Doch wie kommt man gerade auf dem Land dazu, sich ein E-Auto anzuschaffen? Die Möglichkeiten, mit öffentlichen Verkehrsmitteln Wege zurückzulegen, sind im Vergleich zur Stadt eher begrenzt. Auch die Lade-Infraktstruktur ist bei Weitem nicht so ausgebaut wie zum Beispiel in Dresden. Und doch hat sich Familie Blanke aus Laußnitz für ein E-Auto entschieden. Laußnitz ist eine kleine Gemeinde bei Königsbrück im Landkreis Bautzen. Dresden ist knapp 30 Kilometer entfernt, Kamenz etwa 20 Kilometer.

Anfangs reichte der Familie ein Auto

Die Familie ist vor 14 Jahren von Dresden nach Laußnitz gezogen, hat dort ein Eigenheim gebaut. In der Anfangszeit arbeitete Susann Blanke als Lehrerin in Laußnitz, also am Wohnort. Ihr Mann fuhr mit dem Zug zur Arbeit nach Dresden. Ein Auto reichte, um die anderen Wege, zum Beispiel zu einem größeren Einkauf oder zu den Eltern, zu bewältigen. „Schwieriger wurde es, als die beiden Kinder, heute elf und 14 Jahre, größer wurden“, erklärt Susann Blanke. Sie müssen mal zum Sport oder zu anderen Aktivitäten gebracht werden - schwierig mit nur einem Auto. Es musste also ein zweites her. Das war vor etwa zwei Jahren.

„Ein Mini-Cooper war schon immer mein Traum, die Frage war nur, ob als Benziner oder E-Auto.“ Um diese Frage zu beantworten, mussten zwei andere Dinge geklärt sein: Wie kann man das Auto aufladen und welche Strecken werden mit ihm zurückgelegt?

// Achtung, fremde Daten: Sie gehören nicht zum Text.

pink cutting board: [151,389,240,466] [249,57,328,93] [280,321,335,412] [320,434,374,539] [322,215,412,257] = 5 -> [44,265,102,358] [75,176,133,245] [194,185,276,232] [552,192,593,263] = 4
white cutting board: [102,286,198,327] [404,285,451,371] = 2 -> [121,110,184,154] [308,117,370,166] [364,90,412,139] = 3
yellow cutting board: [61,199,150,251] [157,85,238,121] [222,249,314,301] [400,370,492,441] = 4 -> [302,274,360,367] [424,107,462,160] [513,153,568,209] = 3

Auto wird am eigenen Haus aufgeladen

Bei Ersterem macht sich für die Familie eine kluge Entscheidung von vor 14 Jahren bezahlt. „Als wir damals unser Haus gebaut haben, habe ich gleich einen Starkstromanschluss mit legen lassen, für alle Fälle“, erzählt Henning Blanke. Über diesen Anschluss konnte ein hausinternes Ladegerät, eine sogenannte Wallbox, installiert werden. So kann der E-Mini jetzt am eigenen Haus aufgeladen werden, also zum Beispiel am Abend oder über Nacht. Je nachdem, wie leer die Batterie ist, dauert der Ladevorgang – etwa drei Stunden bei fast leerem Akku.

Die Kosten für den Strom seien günstiger als der Sprit für einen Benziner. Dem gegenüber stehe natürlich der Preis für das E-Auto, der in der Regel oft wesentlich höher ist als für einen Verbrenner. „Aber wir haben eine Förderung bekommen“, sagt Henning Blanke.

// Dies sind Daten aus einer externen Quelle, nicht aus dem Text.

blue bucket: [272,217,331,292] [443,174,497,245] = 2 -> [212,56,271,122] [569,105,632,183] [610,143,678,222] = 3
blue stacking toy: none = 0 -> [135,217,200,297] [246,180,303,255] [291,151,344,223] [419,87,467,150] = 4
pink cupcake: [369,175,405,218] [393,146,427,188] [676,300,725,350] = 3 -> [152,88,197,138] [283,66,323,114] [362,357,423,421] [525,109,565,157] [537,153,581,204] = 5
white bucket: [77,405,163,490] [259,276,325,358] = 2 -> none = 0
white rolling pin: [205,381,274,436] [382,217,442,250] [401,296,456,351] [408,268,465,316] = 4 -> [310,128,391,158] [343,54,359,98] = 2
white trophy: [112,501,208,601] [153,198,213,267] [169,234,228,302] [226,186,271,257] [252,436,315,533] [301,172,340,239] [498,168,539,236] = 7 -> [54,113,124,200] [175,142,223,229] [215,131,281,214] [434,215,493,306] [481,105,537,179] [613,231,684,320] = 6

Batterieladung hat bisher immer gereicht

Die zweite Frage nach der Reichweite kann Susann Blanke ganz leicht beantworten. Für die Fahrt zu ihrer jetzigen Arbeitsstelle in Brauna, einem Ortsteil von Kamenz, zum Einkauf oder auch mal nach Dresden reiche eine Batterieladung, um hin und zurück zu kommen. „Natürlich schaue ich beim Fahren auf den Akku-Stand, aber es hat bisher immer geklappt.“ Die Reichweite hänge auch vom Wetter und vom Zustand der Bereifung ab. Bei kalten Temperaturen und Winterreifen werde mehr Akku-Ladung verbraucht.

Wenn die Familie die Eltern besuchen will oder mal eine längere Reise mit dem Auto ansteht, dann nimmt sie aber das Fahrzeug von Henning Blanke, einfach, weil es größer ist, aber vor allem auch, weil dann die Suche nach Ladestationen unterwegs entfällt. Der Hybrid sei aber immer noch umweltfreundlicher als ein reiner Diesel oder Benziner.

Doch was macht jetzt den Unterschied, ob man ein E-Auto in der Großstadt oder auf dem Land besitzt? Viele sagen, dass gerade in der Stadt ein E-Auto optimal sei, da nur kürzere Strecken zurückzulegen sind. Andererseits gibt es in der Stadt nur selten die Möglichkeit, das Auto am eigenen Haus aufzuladen, weil die Leute statt im Eigenheim eher in Mehrfamilienhäusern wohnen. Also muss immer eine Ladesäule in der Nähe gefunden werden, um das E-Auto anzuschließen.

Vielleicht kauft die Familie noch ein zweites E-Auto

Dazu kommt, dass man bisher nicht an jeder Ladesäule einfach per Karte bezahlen kann. Oft braucht man dafür eine spezielle App oder Ladekarte. Das alles sind Herausforderungen, denen sich E-Auto-Besitzer stellen müssen.

Blankes aus Laußnitz haben solche Probleme nicht, bei ihnen passiert das Laden, während sie zum Beispiel gemütlich am Abendbrottisch sitzen. Der Familienvater kann sich sogar vorstellen, bei seinem nächsten Auto vom Hybrid auf eine größere E-Variante umzusteigen. Doch das ist erstmal Zukunftsmusik. Susann Blanke jedenfalls sagt: „Ich würde kein anderes Auto mehr fahren wollen.“ Sie ist glücklich mit ihren E-Mini Cooper.